E este não seria o único problema. Com uma saída negociada, existirá um período de transição de um ano, que permitirá realizar os ajustes necessários para que tudo corra bem para ambas as partes. Num cenário de uma saída imediata, sem acordo, existiria um «choque económico imediato», explica Ricardo Evangelista: «filas enormes nas alfândegas, falta de produtos essenciais – uma confusão enorme com um impacto negativo sobre a economia que é difícil de calcular».

Num caso de Brexit duro, os problemas iriam sentir-se também a nível comercial, político, nos serviços financeiros, entre outros: «as trocas comerciais, por exemplo, teriam que se fazer de acordo com os termos da Organização Mundial do Comércio», acrescenta o especialista.

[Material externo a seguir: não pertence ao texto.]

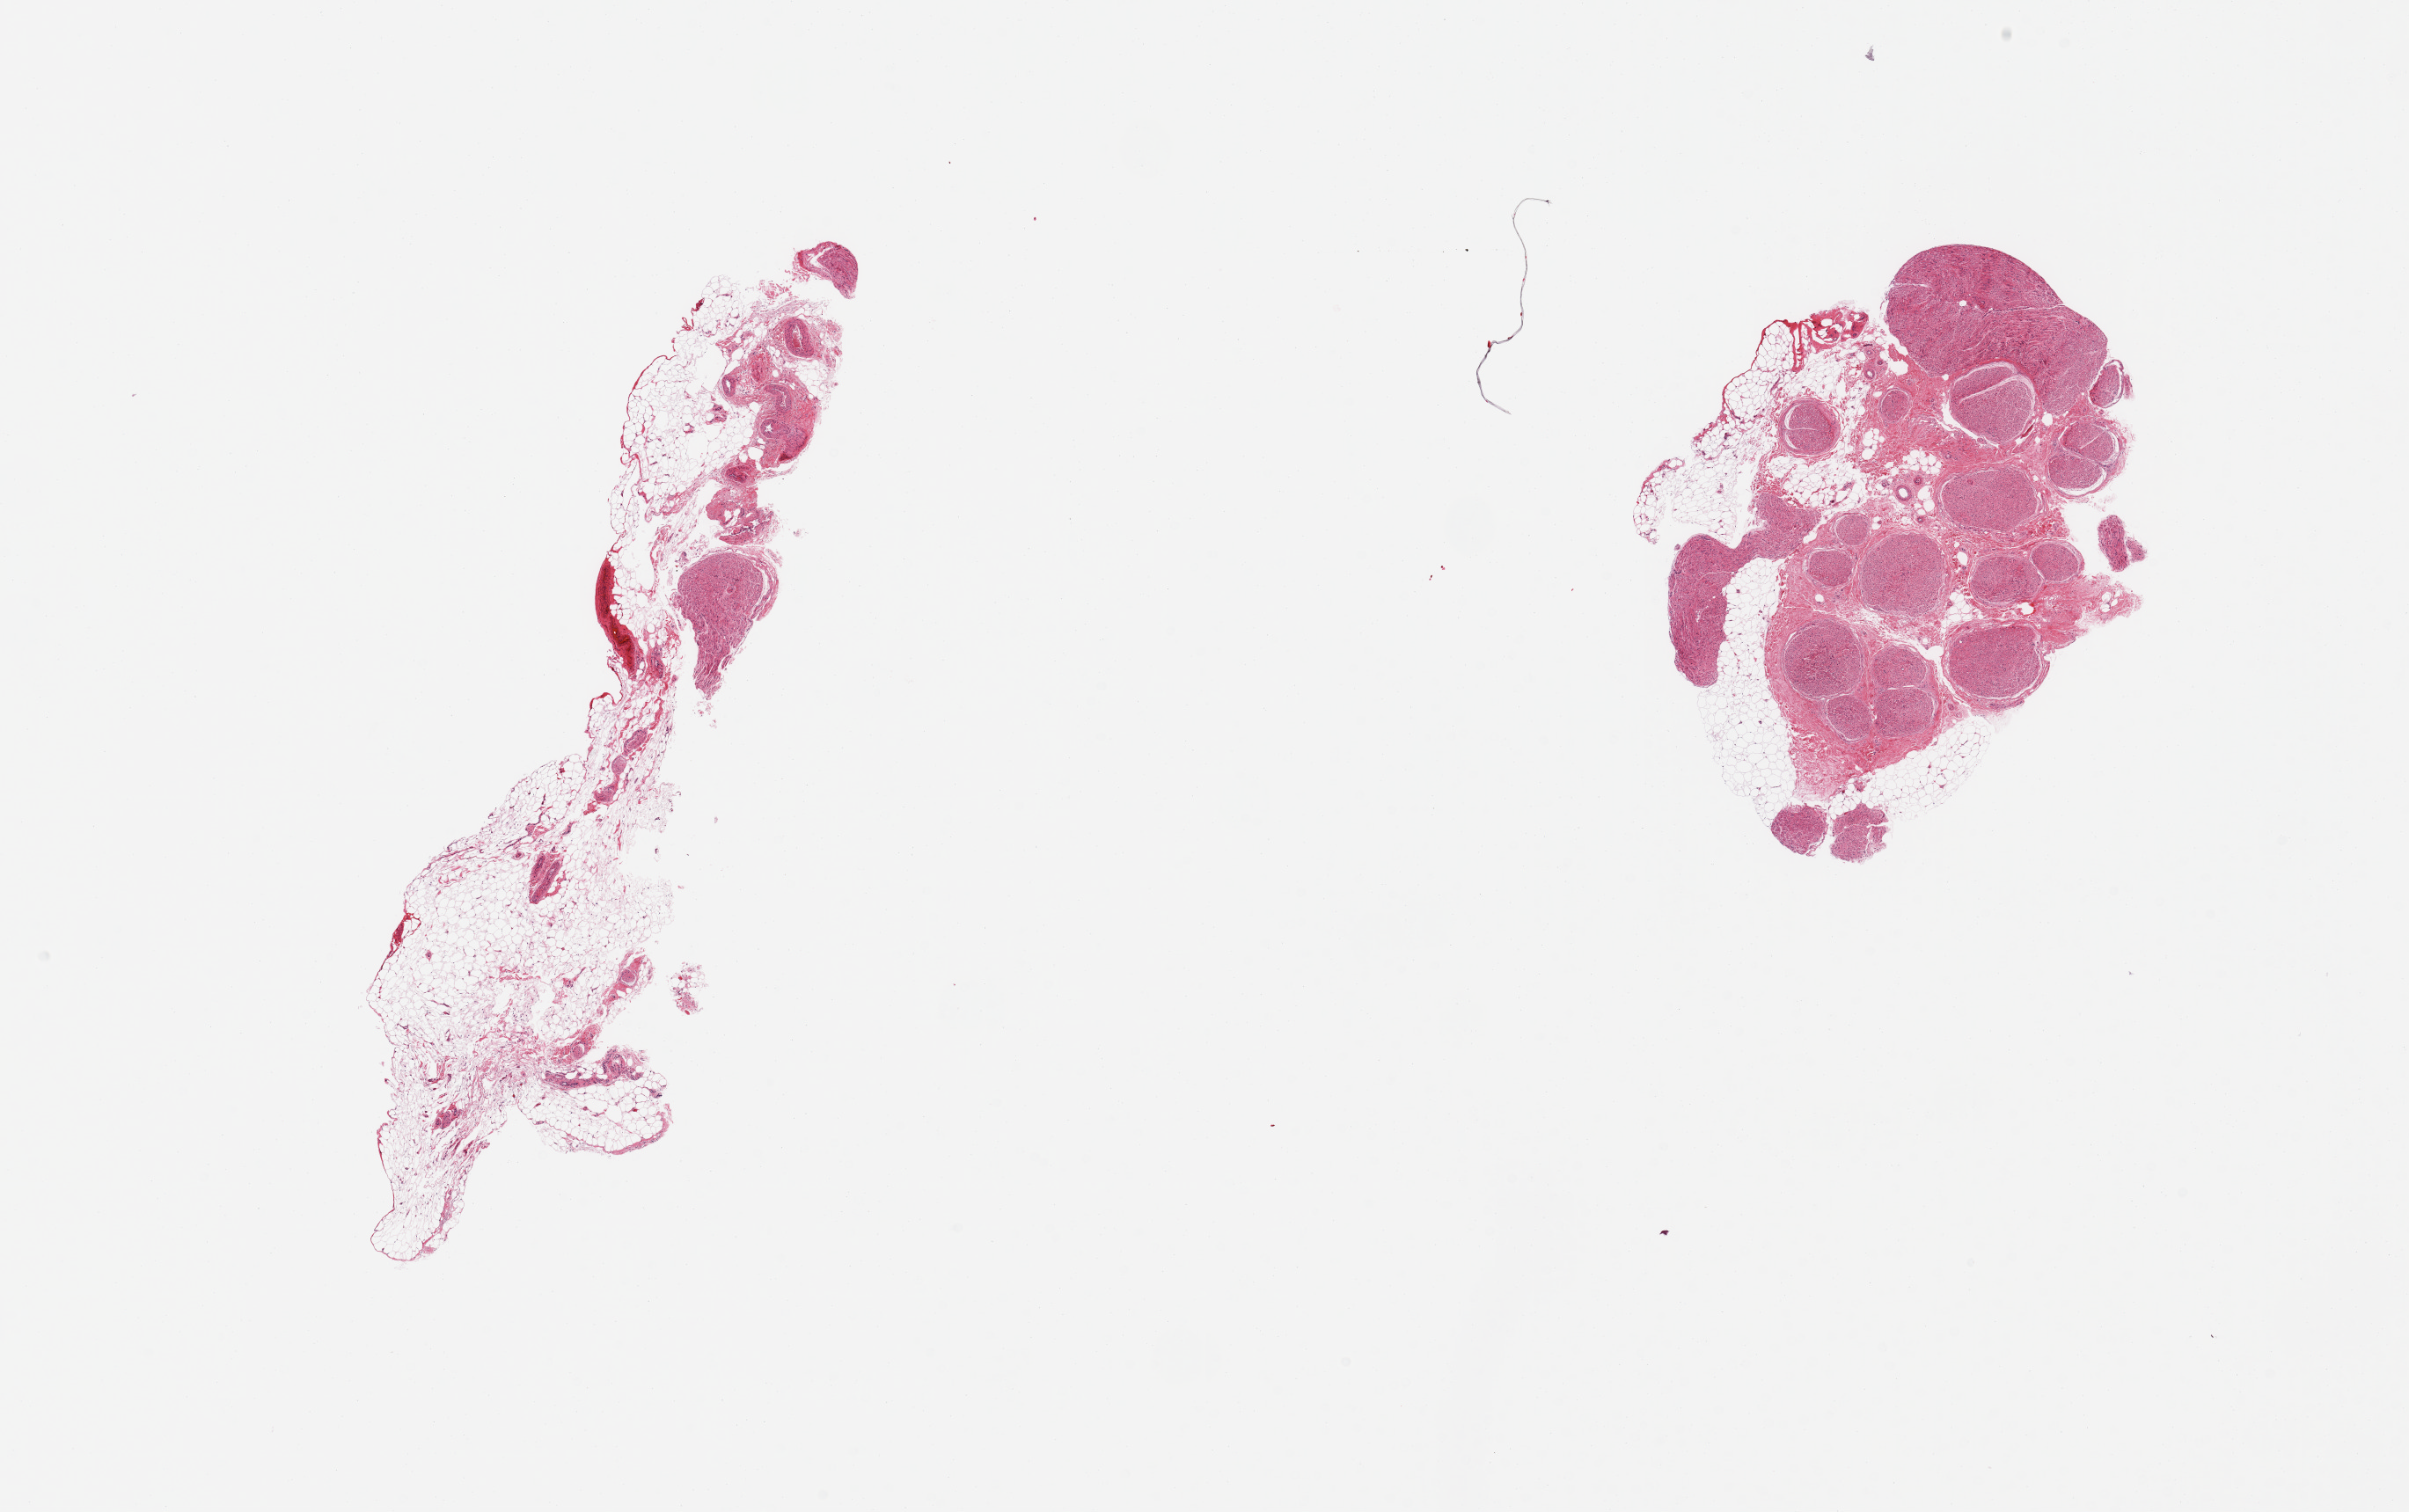
Whole-slide image, hematoxylin and eosin (H&E) stain, brightfield — a low-resolution overview of the entire scanned area, about 21.7 x 13.6 mm, PAXgene-fixed paraffin-embedded (PFPE) section, target tissue: tibial nerve, donor tissue sample. Donor sex: male.
Pathologist's review note for this sample: 2 pieces; 1 is 30% fat, 2nd is ~90% fat/vessels.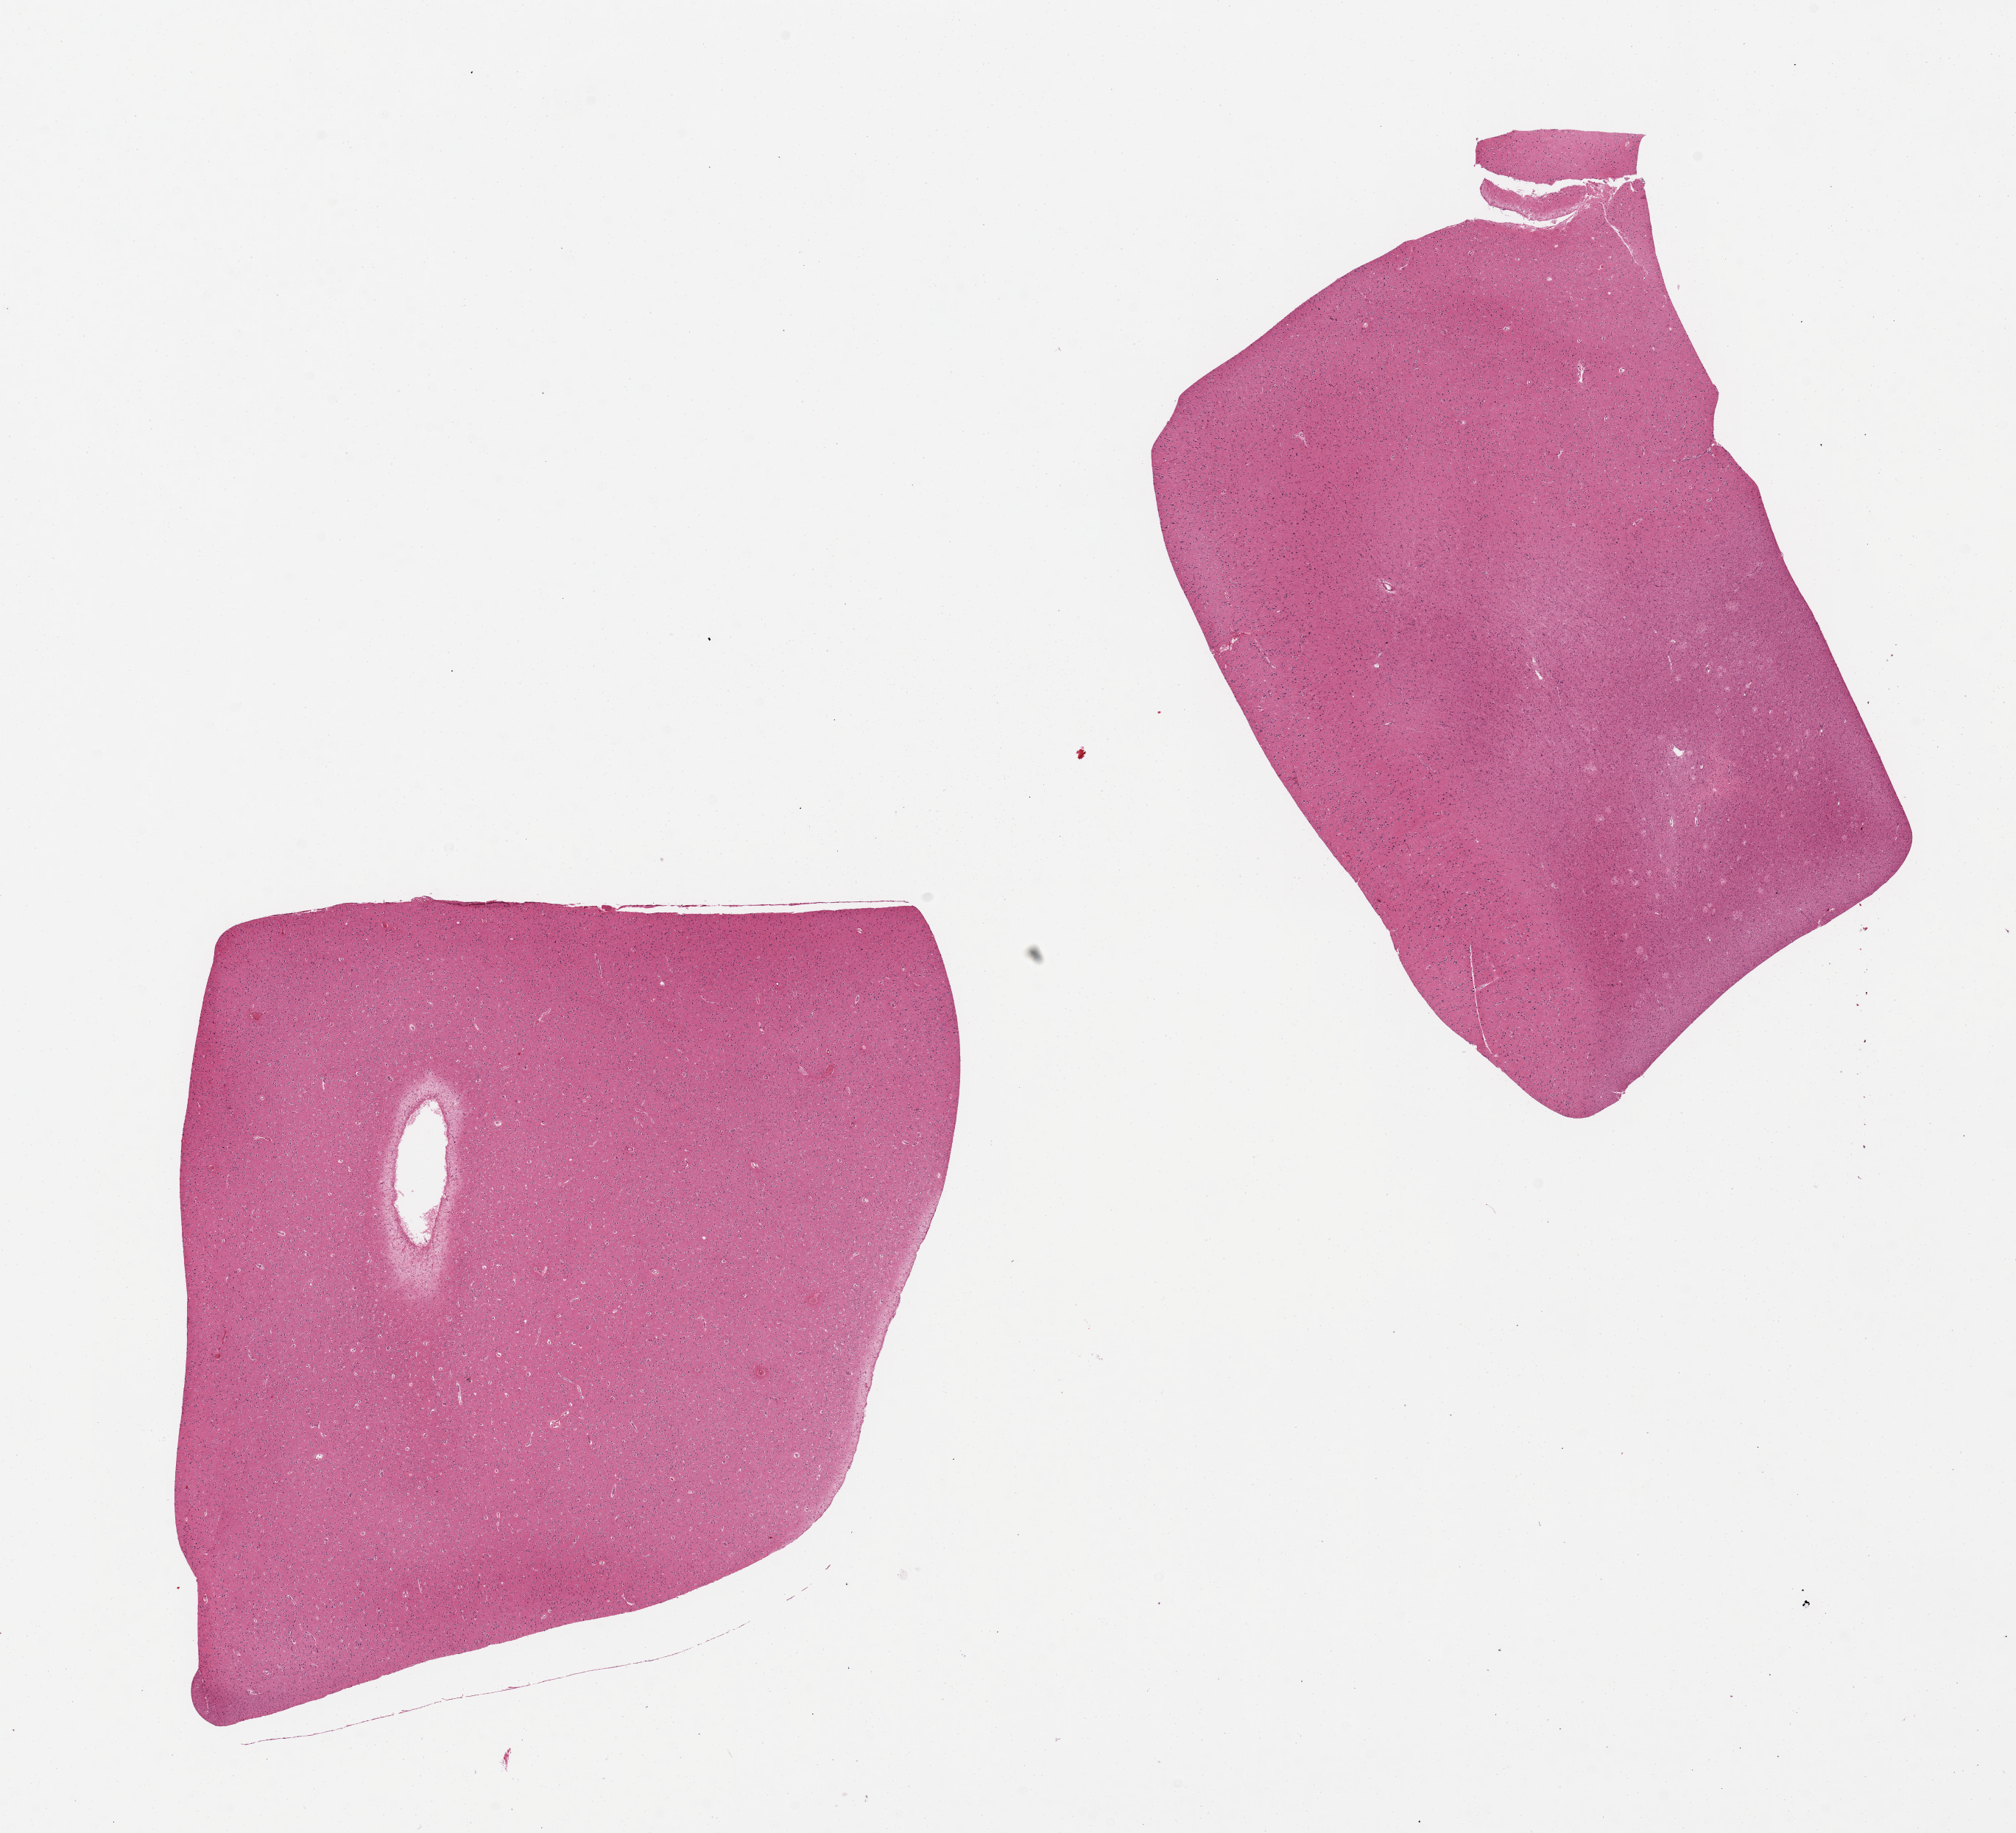
Whole-slide image, H&E stain, shown as a low-resolution overview of the whole scanned area (about 21.7 x 19.7 mm, slide scanned at 20x). PAXgene-fixed paraffin-embedded (PFPE) section. Section of cerebral cortex (target tissue). Tissue donor sample. Female donor.
Reviewer comment on this tissue sample: 2 pieces.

«A incerteza quanto ao desfecho do Brexit não tem sido positiva para a União Europeia e, por conseguinte, para Portugal. Num contexto global condicionado por políticas protecionistas que são vistas como a principal ameaça ao crescimento da economia global, e das principais economias da Europa em particular, uma solução negociada, que mantenha uma relação positiva num cenário de pós-Brexit, deverá ter um impacto positivo», conclui.

 

Impacto em Portugal

O Brexit não está a ser encarada pelo Governo português de ânimo leve. Numa entrevista ao Jornal de Negócios, o ministro dos Negócios Estrangeiro, Augusto Santos Silva, lembrou que o Reino Unido é «o quarto país de exportação de bens portugueses, é o primeiro mercado emissor de turistas e o oitavo fornecedor de bens. Isto mostra a importância de uma relação tão fluida e fácil quanto possível».

Além disso, existem, segundo Santos Silva, «cerca de 300 mil» portugueses a residir no Reino Unido e «162.500 já se candidataram à autorização de residência».